= WORK REQUIRED =
Exact copy, no pictures: output all the records that follow.

Dataset excerpts:
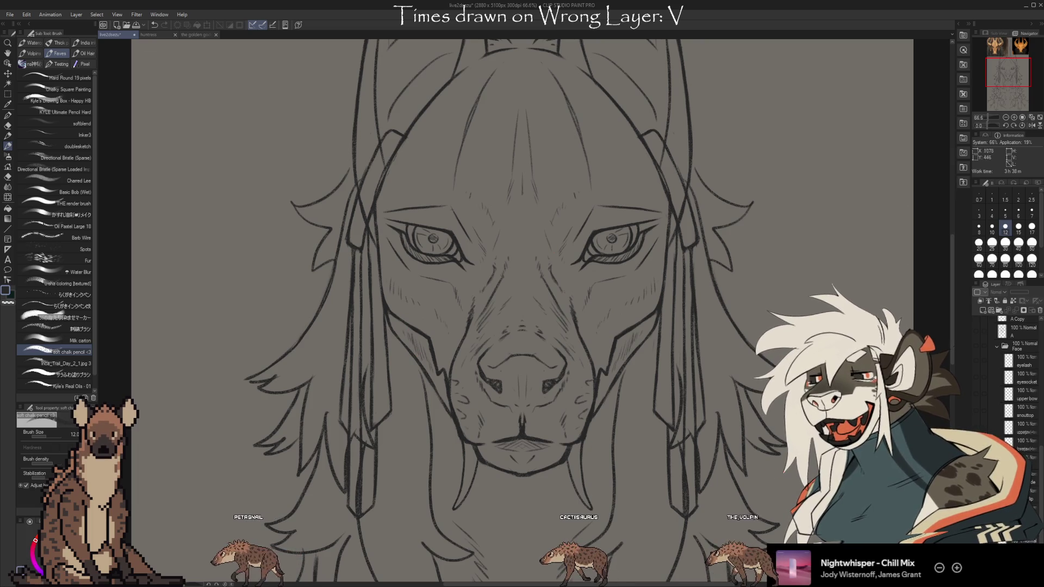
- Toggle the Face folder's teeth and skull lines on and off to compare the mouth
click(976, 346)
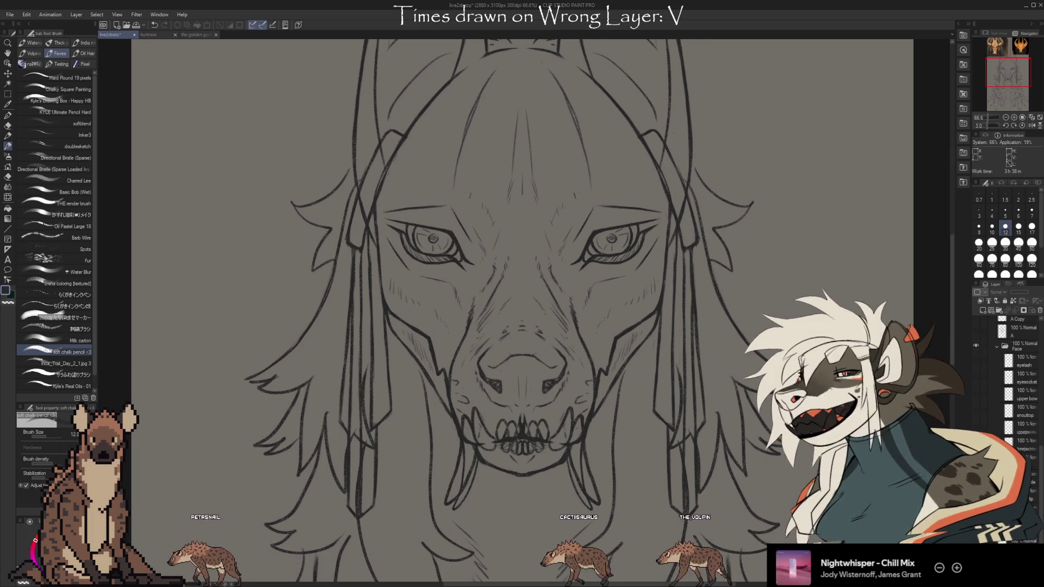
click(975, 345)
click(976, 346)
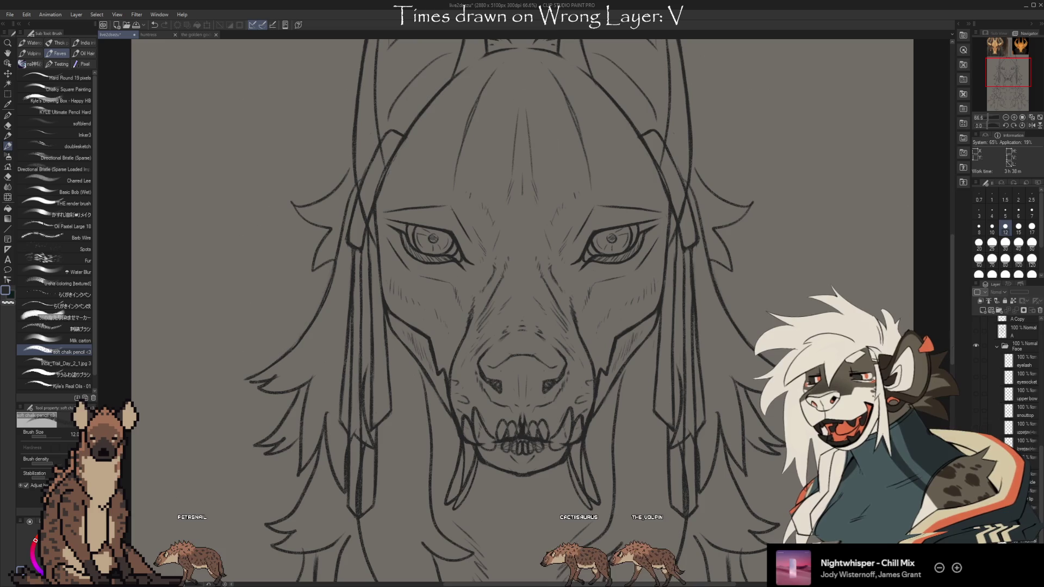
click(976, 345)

= SOLUTION =
- Toggle the Face folder's teeth and skull lines on and off to compare the mouth
click(976, 346)
click(975, 345)
click(976, 346)
click(976, 345)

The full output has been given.